Retroviruses actually referred to a particular class of virus, the HIV virus being the most well known, that were simple chunks of DNA or RNA. They didn't have a protein shell, just a strand of DNA.
But since they were also the type of virus most often used in genetic modification the terms had become somewhat mixed. Any virus used for genetic modification was generally termed a retrovirus.
"Yes," Dr. Gigum said.
"And the nature of the packet?" Dr. Cline asked, trying to stay calm. The earth had already taken enormous losses from the plagues and the viruses, before being stopped by the Glatun medications, had spread through some 95% of earth's surviving population. She was trying to not think of legions of cannibal mutants and failing.
"There is no easy way to say this," Dr. Gigum said. "So I'm going to tip-toe around it. This is the probable thinking on the part of the attacker, whoever that might be. They anticipated success in this attack. They did not think that Earth would detect the viruses or to spread the word. Most planets are not at this level of advancement when contacted and most would not have had the ability to respond within a scant seven years of first contact. They were also under the mistaken belief that if they left a significant number of workers available to collect maple syrup that the Glatun and other races would not respond strongly. This is, in fact, the first true epidemic we have had to respond to in several hundred years. It does not mean we were not prepared, however.
"And all that means?" Dr. Cline asked. "Let me just ask a question. Is it going to cause us to go insane or something?
"Not . . . quite," Dr. Gigum said. "Let me proceed in my estimation. This left, however, the problem of workers. In pre-industrial conditions, when there is a severe loss of life, there is a very fast population growth in the aftermath. Populations spring back very quickly."
"Noted," Dr. Cline said. "Various examples. The Black Plague comes to mind."
"However," the beetle continued, "in conditions in which a society is sufficiently advanced to have reproductive control, population levels dip after severe losses. Individuals engage in recreational pseudo-reproductive activity, if the species is bent that way. This is a way of dealing with the death."
"Also known," Dr. Cline
said. "Not something we like to talk about, but . . . Known."
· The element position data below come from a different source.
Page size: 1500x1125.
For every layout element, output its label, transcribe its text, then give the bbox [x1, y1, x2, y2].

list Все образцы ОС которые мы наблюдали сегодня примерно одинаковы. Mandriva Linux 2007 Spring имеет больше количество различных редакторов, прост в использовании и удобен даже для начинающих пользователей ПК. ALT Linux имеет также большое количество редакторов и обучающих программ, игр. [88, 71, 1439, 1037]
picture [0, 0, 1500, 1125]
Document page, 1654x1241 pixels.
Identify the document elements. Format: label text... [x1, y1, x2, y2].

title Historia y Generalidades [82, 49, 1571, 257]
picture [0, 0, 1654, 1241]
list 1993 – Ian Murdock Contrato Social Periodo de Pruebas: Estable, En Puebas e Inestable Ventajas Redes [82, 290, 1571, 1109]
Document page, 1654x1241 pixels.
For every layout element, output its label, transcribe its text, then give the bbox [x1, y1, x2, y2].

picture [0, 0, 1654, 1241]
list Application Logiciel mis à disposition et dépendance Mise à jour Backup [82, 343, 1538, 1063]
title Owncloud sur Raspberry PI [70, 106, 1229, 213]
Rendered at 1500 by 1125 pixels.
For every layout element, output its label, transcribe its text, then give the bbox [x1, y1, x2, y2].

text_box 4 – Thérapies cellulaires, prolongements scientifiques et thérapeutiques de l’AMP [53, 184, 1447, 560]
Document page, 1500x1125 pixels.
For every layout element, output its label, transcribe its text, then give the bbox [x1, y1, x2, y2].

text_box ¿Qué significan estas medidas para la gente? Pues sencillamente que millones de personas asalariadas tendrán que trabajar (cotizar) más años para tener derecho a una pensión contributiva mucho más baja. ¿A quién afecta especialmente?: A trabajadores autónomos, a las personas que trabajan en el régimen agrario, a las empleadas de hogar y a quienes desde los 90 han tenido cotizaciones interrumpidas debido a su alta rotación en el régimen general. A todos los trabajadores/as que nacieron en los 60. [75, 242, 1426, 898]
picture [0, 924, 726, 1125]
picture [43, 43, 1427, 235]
"But if there is reproductive control, actual birthrates drop," Dr. Gigum said. "And your attackers were looking at an already severely reduced population. One due to lack of population unable to be useful . . ." The beetle paused, as if trying to think of a polite term.
"Slaves," Dr. Cline said, her jaw working. "We know the term."
"As you say," Dr. Gigum said. "I understand this tribe used them until historically recently."
"Specifically," Dr. Cline said, "those who were of darker skin pigmentation. Such as myself."